> [The problem]:
Rewrite the rows below with every "elevation (m)" changed to "altitude (m)" and nothing else altered.

#### Record extracts

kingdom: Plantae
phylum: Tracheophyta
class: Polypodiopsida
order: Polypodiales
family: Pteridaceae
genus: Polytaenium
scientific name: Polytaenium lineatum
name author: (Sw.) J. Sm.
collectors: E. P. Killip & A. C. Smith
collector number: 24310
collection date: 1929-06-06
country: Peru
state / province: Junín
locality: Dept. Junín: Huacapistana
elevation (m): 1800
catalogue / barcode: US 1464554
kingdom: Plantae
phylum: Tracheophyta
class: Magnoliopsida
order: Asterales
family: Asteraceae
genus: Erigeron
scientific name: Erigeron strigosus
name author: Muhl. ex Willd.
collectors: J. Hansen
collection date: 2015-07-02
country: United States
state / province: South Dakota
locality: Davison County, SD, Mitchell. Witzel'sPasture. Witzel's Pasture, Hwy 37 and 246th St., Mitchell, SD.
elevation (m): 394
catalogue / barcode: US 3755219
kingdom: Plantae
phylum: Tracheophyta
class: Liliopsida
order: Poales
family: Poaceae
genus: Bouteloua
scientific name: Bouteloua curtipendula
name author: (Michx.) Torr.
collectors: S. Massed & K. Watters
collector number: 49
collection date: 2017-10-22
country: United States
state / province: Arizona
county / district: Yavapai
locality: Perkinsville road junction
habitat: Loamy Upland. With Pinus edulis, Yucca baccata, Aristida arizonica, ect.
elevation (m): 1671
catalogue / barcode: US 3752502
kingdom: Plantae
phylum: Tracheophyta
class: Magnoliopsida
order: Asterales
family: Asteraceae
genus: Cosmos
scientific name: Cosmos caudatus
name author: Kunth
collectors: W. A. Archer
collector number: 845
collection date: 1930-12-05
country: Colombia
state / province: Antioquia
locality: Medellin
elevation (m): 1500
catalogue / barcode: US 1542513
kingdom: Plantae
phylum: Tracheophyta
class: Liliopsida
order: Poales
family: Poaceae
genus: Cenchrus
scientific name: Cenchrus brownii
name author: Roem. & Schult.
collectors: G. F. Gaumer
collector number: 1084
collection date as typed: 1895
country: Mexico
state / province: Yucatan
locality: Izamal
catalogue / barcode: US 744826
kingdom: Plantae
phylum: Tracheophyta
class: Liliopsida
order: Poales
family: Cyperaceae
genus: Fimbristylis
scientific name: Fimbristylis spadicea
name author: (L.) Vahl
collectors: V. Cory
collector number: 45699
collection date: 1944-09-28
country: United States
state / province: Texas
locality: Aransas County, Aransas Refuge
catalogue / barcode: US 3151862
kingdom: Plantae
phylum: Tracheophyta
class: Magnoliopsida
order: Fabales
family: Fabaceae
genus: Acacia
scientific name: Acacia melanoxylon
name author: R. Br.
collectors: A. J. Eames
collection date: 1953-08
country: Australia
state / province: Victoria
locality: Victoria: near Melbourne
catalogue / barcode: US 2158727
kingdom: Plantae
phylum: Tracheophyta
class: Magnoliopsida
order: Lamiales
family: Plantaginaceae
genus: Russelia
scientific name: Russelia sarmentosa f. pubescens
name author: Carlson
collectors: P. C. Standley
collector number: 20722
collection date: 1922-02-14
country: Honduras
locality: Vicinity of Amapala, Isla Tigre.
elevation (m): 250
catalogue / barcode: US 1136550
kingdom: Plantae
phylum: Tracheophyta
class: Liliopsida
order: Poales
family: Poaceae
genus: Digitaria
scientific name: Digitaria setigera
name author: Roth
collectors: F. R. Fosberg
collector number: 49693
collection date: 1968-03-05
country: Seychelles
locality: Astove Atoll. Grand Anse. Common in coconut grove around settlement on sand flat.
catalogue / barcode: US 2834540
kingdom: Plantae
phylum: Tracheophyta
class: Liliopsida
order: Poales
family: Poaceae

########

> [The output]:
kingdom: Plantae
phylum: Tracheophyta
class: Polypodiopsida
order: Polypodiales
family: Pteridaceae
genus: Polytaenium
scientific name: Polytaenium lineatum
name author: (Sw.) J. Sm.
collectors: E. P. Killip & A. C. Smith
collector number: 24310
collection date: 1929-06-06
country: Peru
state / province: Junín
locality: Dept. Junín: Huacapistana
altitude (m): 1800
catalogue / barcode: US 1464554
kingdom: Plantae
phylum: Tracheophyta
class: Magnoliopsida
order: Asterales
family: Asteraceae
genus: Erigeron
scientific name: Erigeron strigosus
name author: Muhl. ex Willd.
collectors: J. Hansen
collection date: 2015-07-02
country: United States
state / province: South Dakota
locality: Davison County, SD, Mitchell. Witzel'sPasture. Witzel's Pasture, Hwy 37 and 246th St., Mitchell, SD.
altitude (m): 394
catalogue / barcode: US 3755219
kingdom: Plantae
phylum: Tracheophyta
class: Liliopsida
order: Poales
family: Poaceae
genus: Bouteloua
scientific name: Bouteloua curtipendula
name author: (Michx.) Torr.
collectors: S. Massed & K. Watters
collector number: 49
collection date: 2017-10-22
country: United States
state / province: Arizona
county / district: Yavapai
locality: Perkinsville road junction
habitat: Loamy Upland. With Pinus edulis, Yucca baccata, Aristida arizonica, ect.
altitude (m): 1671
catalogue / barcode: US 3752502
kingdom: Plantae
phylum: Tracheophyta
class: Magnoliopsida
order: Asterales
family: Asteraceae
genus: Cosmos
scientific name: Cosmos caudatus
name author: Kunth
collectors: W. A. Archer
collector number: 845
collection date: 1930-12-05
country: Colombia
state / province: Antioquia
locality: Medellin
altitude (m): 1500
catalogue / barcode: US 1542513
kingdom: Plantae
phylum: Tracheophyta
class: Liliopsida
order: Poales
family: Poaceae
genus: Cenchrus
scientific name: Cenchrus brownii
name author: Roem. & Schult.
collectors: G. F. Gaumer
collector number: 1084
collection date as typed: 1895
country: Mexico
state / province: Yucatan
locality: Izamal
catalogue / barcode: US 744826
kingdom: Plantae
phylum: Tracheophyta
class: Liliopsida
order: Poales
family: Cyperaceae
genus: Fimbristylis
scientific name: Fimbristylis spadicea
name author: (L.) Vahl
collectors: V. Cory
collector number: 45699
collection date: 1944-09-28
country: United States
state / province: Texas
locality: Aransas County, Aransas Refuge
catalogue / barcode: US 3151862
kingdom: Plantae
phylum: Tracheophyta
class: Magnoliopsida
order: Fabales
family: Fabaceae
genus: Acacia
scientific name: Acacia melanoxylon
name author: R. Br.
collectors: A. J. Eames
collection date: 1953-08
country: Australia
state / province: Victoria
locality: Victoria: near Melbourne
catalogue / barcode: US 2158727
kingdom: Plantae
phylum: Tracheophyta
class: Magnoliopsida
order: Lamiales
family: Plantaginaceae
genus: Russelia
scientific name: Russelia sarmentosa f. pubescens
name author: Carlson
collectors: P. C. Standley
collector number: 20722
collection date: 1922-02-14
country: Honduras
locality: Vicinity of Amapala, Isla Tigre.
altitude (m): 250
catalogue / barcode: US 1136550
kingdom: Plantae
phylum: Tracheophyta
class: Liliopsida
order: Poales
family: Poaceae
genus: Digitaria
scientific name: Digitaria setigera
name author: Roth
collectors: F. R. Fosberg
collector number: 49693
collection date: 1968-03-05
country: Seychelles
locality: Astove Atoll. Grand Anse. Common in coconut grove around settlement on sand flat.
catalogue / barcode: US 2834540
kingdom: Plantae
phylum: Tracheophyta
class: Liliopsida
order: Poales
family: Poaceae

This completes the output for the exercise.